Motoramic

Driving an F1-inspired hybrid, the Volvo S60 KERS

Conventional wisdom tells us that speed requires more power, and more power typically means burning more fuel. Volvo recently allowed us to take a peek into the future of its take on a kinetic energy recovery system, a “power boost” of sorts used in Formula 1 racing that Volvo says could make its way into a Volvo within a few years.

The idea behind a KERS setup and a typical hybrid is the same: recovering energy from braking and storing it later for reuse. But in a KERS, the energy is stored in spinning discs rather than a heavy set of batteries. For Volvo, its KERS system uses a carbon-fiber composite flywheel, spinning at about 60,000 revolutions per minute in a vacuum-sealed case to reduce drag. It weighs only about 13 lbs., and is installed on a S60 T5 experimental vehicle driving the rear wheels.

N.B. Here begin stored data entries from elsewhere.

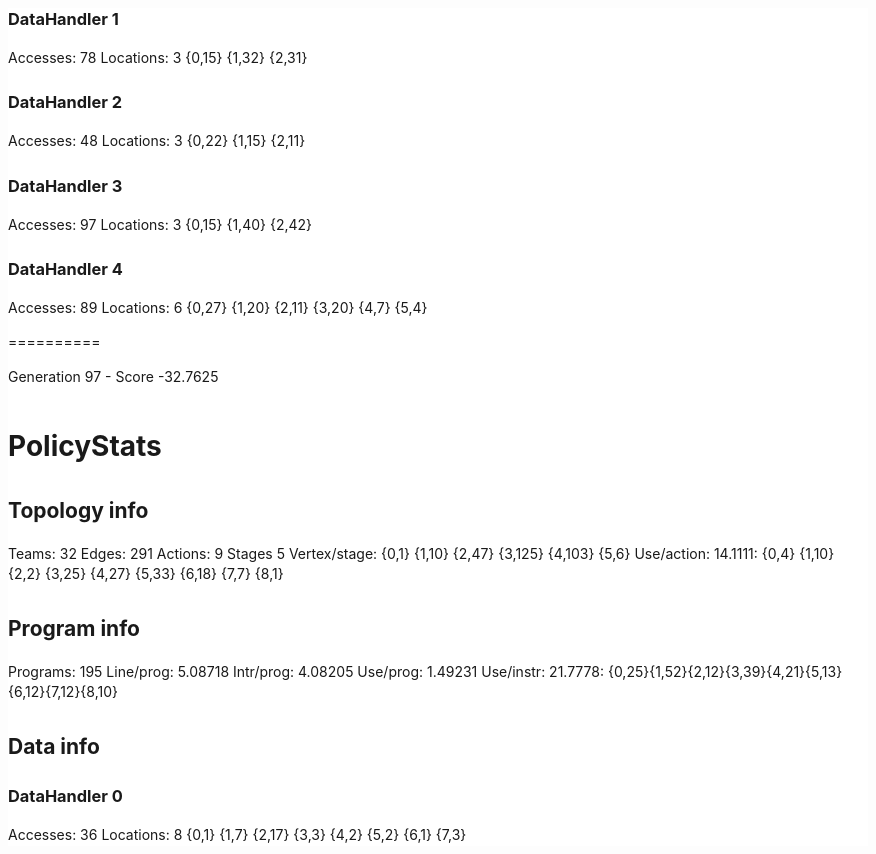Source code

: ### DataHandler 1
Accesses:	78
Locations:	3
{0,15} {1,32} {2,31} 

### DataHandler 2
Accesses:	48
Locations:	3
{0,22} {1,15} {2,11} 

### DataHandler 3
Accesses:	97
Locations:	3
{0,15} {1,40} {2,42} 

### DataHandler 4
Accesses:	89
Locations:	6
{0,27} {1,20} {2,11} {3,20} {4,7} {5,4} 


==========

Generation 97 - Score -32.7625

# PolicyStats
## Topology info
Teams:		32
Edges:		291
Actions:	9
Stages		5
Vertex/stage:	{0,1} {1,10} {2,47} {3,125} {4,103} {5,6} 
Use/action:	14.1111: {0,4} {1,10} {2,2} {3,25} {4,27} {5,33} {6,18} {7,7} {8,1} 

## Program info
Programs:	195
Line/prog:	5.08718
Intr/prog:	4.08205
Use/prog:	1.49231
Use/instr:	21.7778: {0,25}{1,52}{2,12}{3,39}{4,21}{5,13}{6,12}{7,12}{8,10}

## Data info

### DataHandler 0
Accesses:	36
Locations:	8
{0,1} {1,7} {2,17} {3,3} {4,2} {5,2} {6,1} {7,3} 
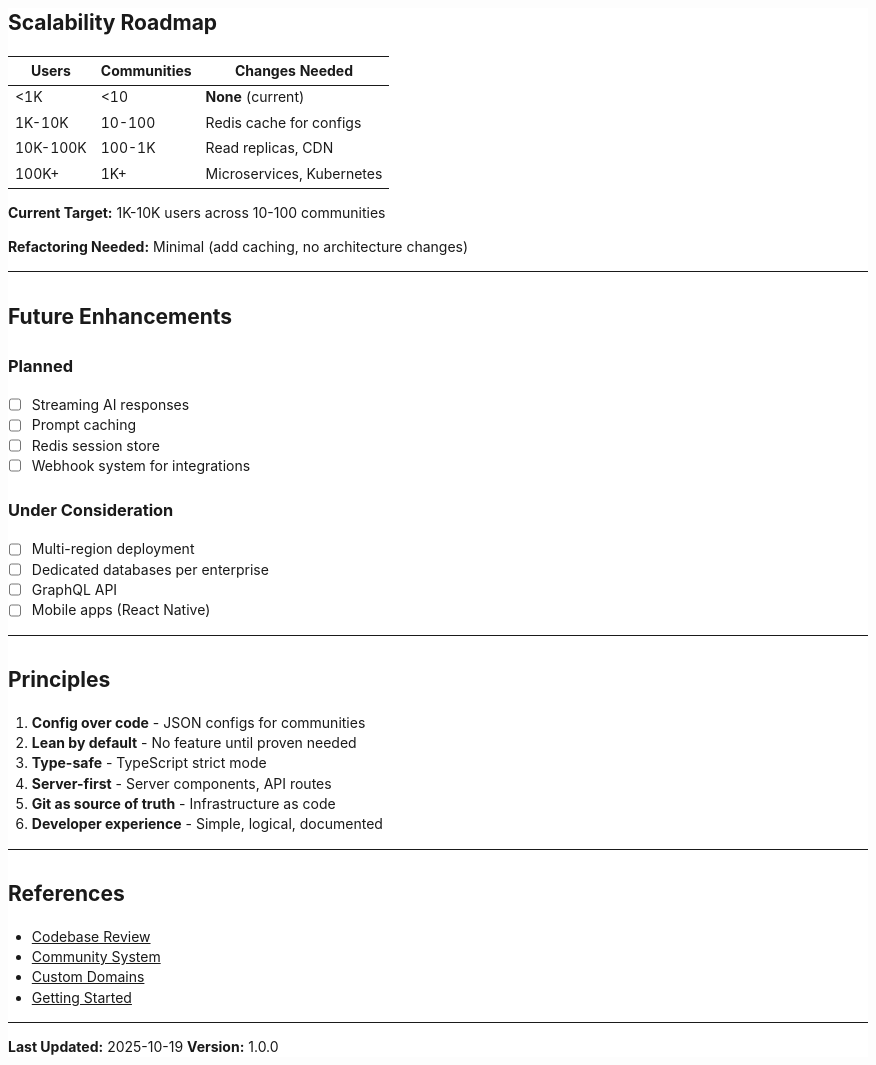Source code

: 
## Scalability Roadmap

| Users | Communities | Changes Needed |
|-------|-------------|----------------|
| <1K | <10 | **None** (current) |
| 1K-10K | 10-100 | Redis cache for configs |
| 10K-100K | 100-1K | Read replicas, CDN |
| 100K+ | 1K+ | Microservices, Kubernetes |

**Current Target:** 1K-10K users across 10-100 communities

**Refactoring Needed:** Minimal (add caching, no architecture changes)

---

## Future Enhancements

### Planned
- [ ] Streaming AI responses
- [ ] Prompt caching
- [ ] Redis session store
- [ ] Webhook system for integrations

### Under Consideration
- [ ] Multi-region deployment
- [ ] Dedicated databases per enterprise
- [ ] GraphQL API
- [ ] Mobile apps (React Native)

---

## Principles

1. **Config over code** - JSON configs for communities
2. **Lean by default** - No feature until proven needed
3. **Type-safe** - TypeScript strict mode
4. **Server-first** - Server components, API routes
5. **Git as source of truth** - Infrastructure as code
6. **Developer experience** - Simple, logical, documented

---

## References

- [Codebase Review](./../.claude/CODEBASE_REVIEW.md)
- [Community System](./communities.md)
- [Custom Domains](./custom-domains.md)
- [Getting Started](./getting-started.md)

---

**Last Updated:** 2025-10-19
**Version:** 1.0.0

The supplemental power adds about 80 hp to the car’s 240-hp rated inline-5 turbo engine. That ups the car’s performance comparably to a 6-cylinder turbo model, with zero to 60 mph acceleration accomplished in an estimated 6.1 seconds, and with 25 percent improvement in fuel consumption. In addition to assisting in acceleration, the extra power stored in KERS can also be used during passing, much like a reserved turbo boost that will give you a shot of extra power to speed up — just like the KERS button on a F1 car.

On Volvo’s test track in Gothenburg, Sweden, we had a chance to feel the extra kick in acceleration from KERS. The integration of transforming braking energy into spinning discs was seamless, all accomplished by a continuously variable transmission. While faster acceleration at lower speeds is apparent, it's during passing from a higher cruising speed that KERS’ advantage is more noticeable. You can feel the extra push as you dip deeper into throttle.

While the concept of KERS has been around since the 1980’s, the technology has never evolved enough to be practical, quiet or safe for a production car. Volvo’s recent research has proven that it could now be a viable option for extra power in a future model. Who says less fuel and more speed is not possible?